Lembro-me do poeta Reinaldo Bayrão, companheiro de décadas do militante gay, escritor e artista plástico Darcy Penteado, uma das primeiras vítimas da Aids no Brasil. Darcy sempre foi rico. Retratou princesas e artistas da Hollywood de sua época. Seu apartamento numa cobertura na rua Teixeira da Silva, no bairro Jardins, em Sampa, era enorme e uma verdadeira festa lúdica, cheio de túneis com suas obras, lá os dois viviam em felicidade. Tive o privilégio de conhecer, tanto o espaço como os grandes seres que eram, Darcy e Reinaldo. Após a morte de Darcy, a família ficou com tudo e o Reinaldo foi para a rua. Durante alguns anos eu ainda o via, sempre bêbado, numa sauna gay que existe até hoje, a Termas Le Rouge 80. Sempre procuramos acolhimento nesses espaços que os outros, não gays, condenam com, novamente, um monte de “argumentos” e negam o preconceito, negam a homofobia, negam a gayfobia. Não fica bem na foto a verdade da alma.

Um dia, Reinaldo me disse: “eu sou homem de um homem só, de um homem só”. Eu sabia que ele se referia ao Darcy. Pouco depois, Reinaldo se matou.

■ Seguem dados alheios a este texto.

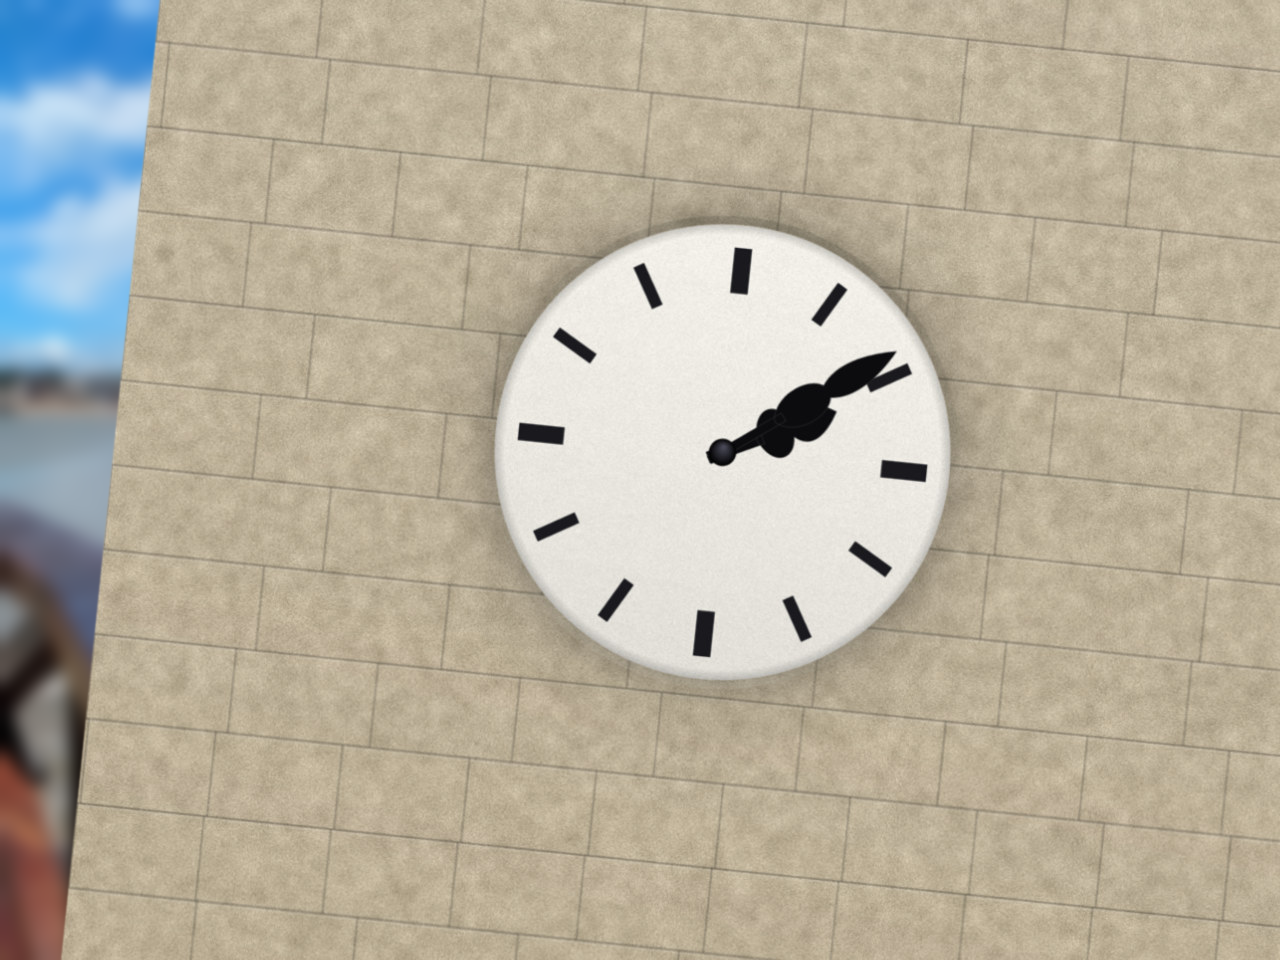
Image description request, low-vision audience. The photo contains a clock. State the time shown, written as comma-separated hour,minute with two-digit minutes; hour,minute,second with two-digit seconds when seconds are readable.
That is 2,09
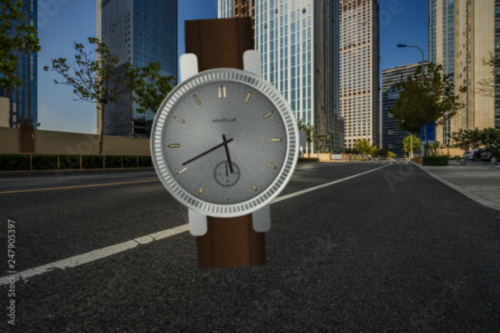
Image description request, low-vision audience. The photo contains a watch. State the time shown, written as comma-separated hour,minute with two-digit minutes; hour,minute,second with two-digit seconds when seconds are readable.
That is 5,41
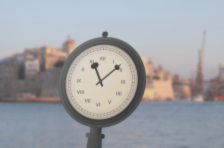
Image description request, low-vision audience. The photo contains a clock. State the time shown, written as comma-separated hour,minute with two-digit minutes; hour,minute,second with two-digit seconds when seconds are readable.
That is 11,08
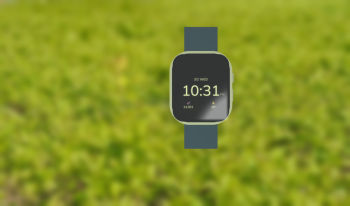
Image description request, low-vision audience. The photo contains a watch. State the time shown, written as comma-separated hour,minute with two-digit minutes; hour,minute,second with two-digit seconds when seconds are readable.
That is 10,31
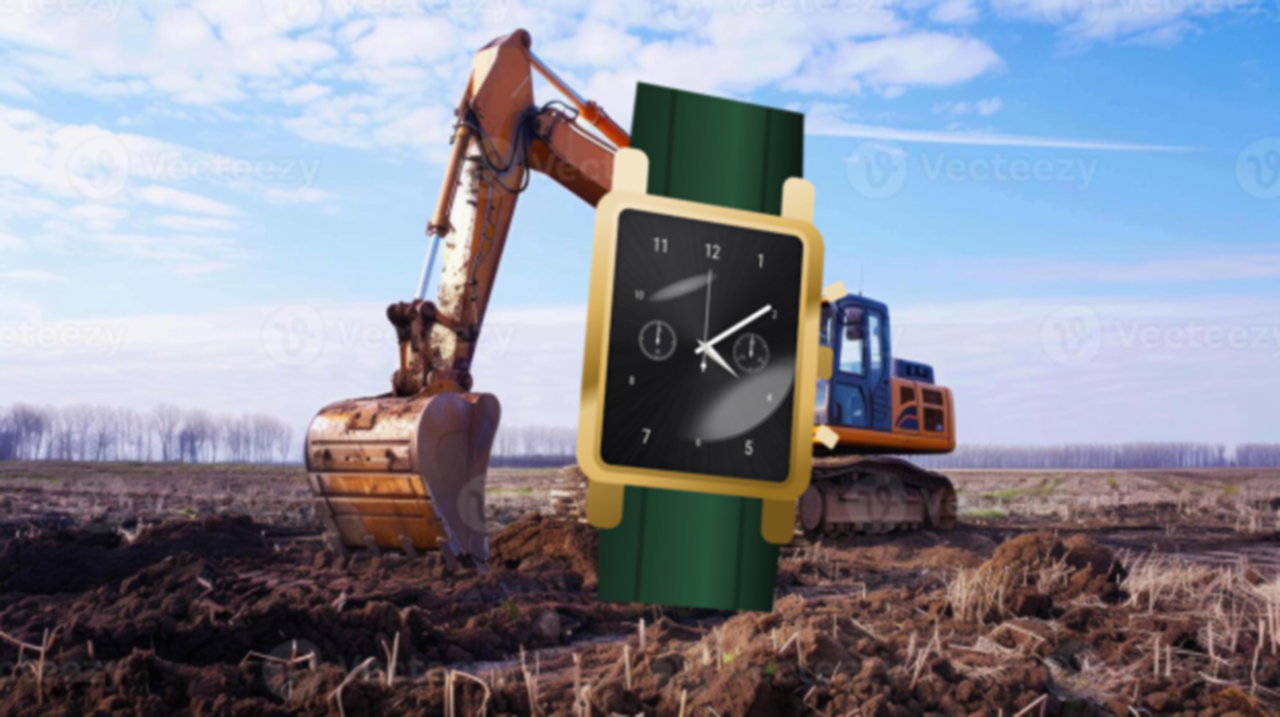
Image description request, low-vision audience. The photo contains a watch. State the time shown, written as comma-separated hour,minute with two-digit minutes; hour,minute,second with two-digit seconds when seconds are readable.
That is 4,09
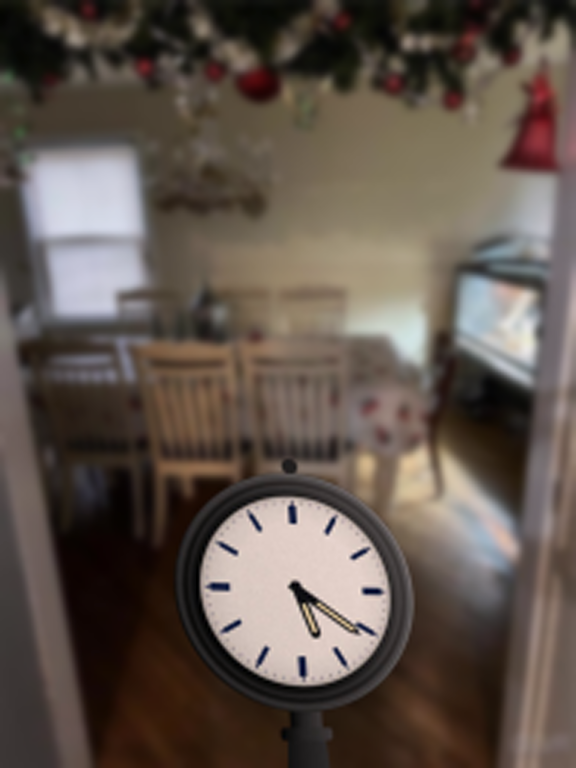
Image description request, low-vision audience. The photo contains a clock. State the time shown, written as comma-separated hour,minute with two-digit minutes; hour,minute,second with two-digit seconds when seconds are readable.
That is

E, no entanto, amamos. Quem sabe sentir, quem lê nas entrelinhas da vida e nas entrelinhas dos aplicativos de paquera gay, quem enxerga o fundo dos pixels de uma selfie, percebe o amor, ali, brotando mesmo em meio ao desespero e ao medo. Fortes que somos, nós, gays, pulamos esses obstáculos melhor que cavalo de corrida lá no Jóquei Clube, tudo para nos deparar com o escondido amor que há no olhar de outro gay. Ele , o amor, existe! Um dia, irão entender. E faremos outra revolução e outra ainda e mais outra. Sempre pelo amor. Cupidos também flecham Triângulos Rosa."